Avec des participations à Palace, Molenbeek, Botafogo et maintenant l’Olympique Lyonnais, les questions se posent donc sur le fonctionnement de ces clubs dans les saisons à venir. Textor veut faire de l’OL une « pierre angulaire du projet », cela voudrait dire que des joueurs pourraient être envoyés au Groupama Stadium comme destination finale, comme Red Bull le fait avec Leipzig ? On voit bien que ce modèle n’est pas encore pleinement rodé et qu’il y a de nombreuses failles, notamment avec le système de prêts à répétition à travers les clubs. Le premier exemple de ce genre de transfert dans la “famille Textor” est le prêt cette saison de Montes de Palace à Molenbeek, qui est loin d’être concluant selon Bruno. Matt quant à lui pense que cette coopération sera bien présente, alors que les deux supporters ont vraisemblablement très hâte de voir comment cela pourrait se concrétiser et apporter à leur club : « Je pense que cela serait bénéfique pour les deux clubs (Lyon et Crystal Palace) si c’est bien géré sur le long terme. Ce qui sera important ce n’est qu’aucun des deux clubs ne prenne l'avantage dans l’esprit de Textor, » explique Dan. « L’achat de joueurs français est devenu une marque de fabrique de Palace dans l’ère de la Premier League et j’ai très hâte de voir comment cette relation pourrait bénéficier aux deux clubs. J’espère voir beaucoup de transferts et de prêts entre les clubs dans un futur proche, » ajoute Bruno.
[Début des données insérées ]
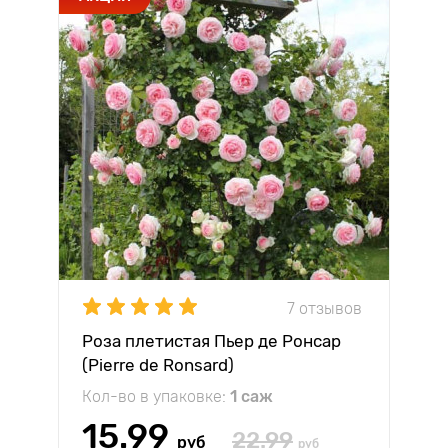
7 отзывов
Роза плетистая Пьер де Ронсар
(Pierre de Ronsard)
Кол-во в упаковке:
1 саж
15.99
22.99
руб
руб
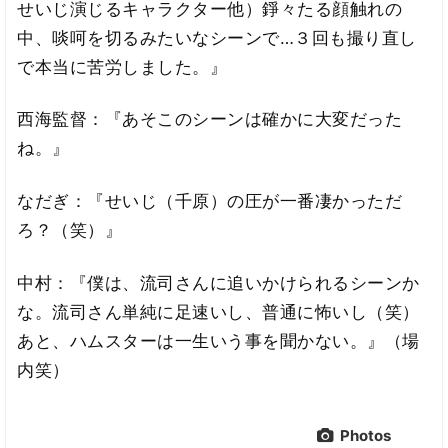
せいじ演じるキャラクター他）錚々たる顔触れの
中、啖呵を切るみたいなシーンで…３回も撮り直し
で本当に苦労しました。』
西海監督：『あそこのシーンは確かに大変だった
ね。』
なだぎ：『せいじ（千原）の圧が一番凄かっただ
ろ？（笑）』
中村：『僕は、流司さんに追いかけられるシーンか
な。流司さん単純に足速いし、普通に怖いし（笑）
あと、ハムスターは一生いう事を聞かない。』（場
内笑）
Photos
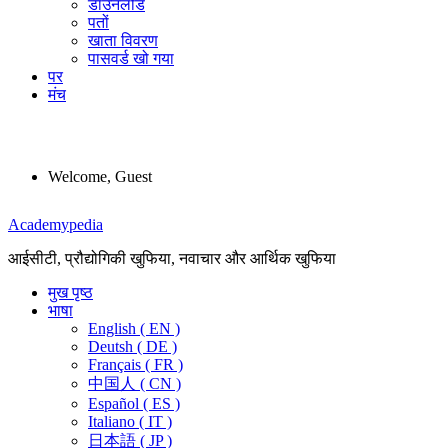
डाउनलोड
पतों
खाता विवरण
पासवर्ड खो गया
पर
मंच
Welcome, Guest
Menu
Academypedia
आईसीटी, प्रौद्योगिकी खुफिया, नवाचार और आर्थिक खुफिया
मुख पृष्ठ
भाषा
English ( EN )
Deutsh ( DE )
Français ( FR )
中国人 ( CN )
Español ( ES )
Italiano ( IT )
日本語 ( JP )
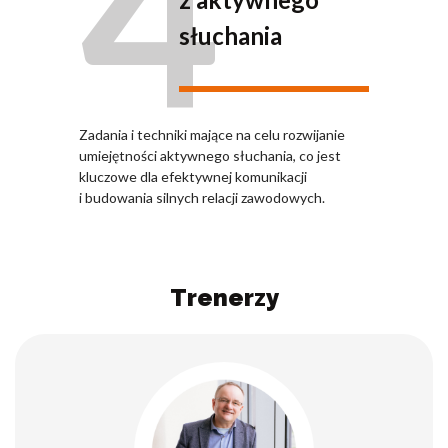
4
słuchania
Zadania i techniki mające na celu rozwijanie
umiejętności aktywnego słuchania, co jest
kluczowe dla efektywnej komunikacji
i budowania silnych relacji zawodowych.
Trenerzy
Alors que nous sommes bien au fait du fonctionnement de l’OL International Community, un petit groupe de clubs qui travaillent avec l’OL, notamment sur la formation et le développement de jeunes talents à travers le globe, nous avons donc plus de questionnements sur la façon dont va se matérialiser la relation entre Palace et l’OL, voire même avec les deux autres clubs de Textor, en attendant l’acquisition hypothétiques d’autres entités encore. Ce que soulignent les supporters cependant est que la relation entre fans est déjà importante : « Depuis l’achat de Botafogo, une relation forte s’est développée entre les supporters du club brésilien et ceux du sud de Londres – et cela a été cultivée par l’admiration publique qu’exprime Textor quant aux deux groupes de supporters, » explique Bruno.
Les fans de l’OL et de Botafogo ont déjà bien échangé depuis la nouvelle du futur investissement de Textor dans le club des Gones, de par la relation historique entre Lyon et le Brésil. Il faudra observer si des relations amicales se développent avec Crystal Palace et les fans des Eagles. Nul doute cependant que l’Olympique Lyonnais entre dans une nouvelle ère. Positive ou négative ? On devrait y voir plus clair dans les mois à venir. Il y a cependant un bon pressentiment chez une partie des supporters des Gones qui se basent notamment sur ce qui a pu être observé de l’implication et de la gestion de Textor dans les autres clubs qu’il co-détient. Wait and see, comme on dit outre-Manche.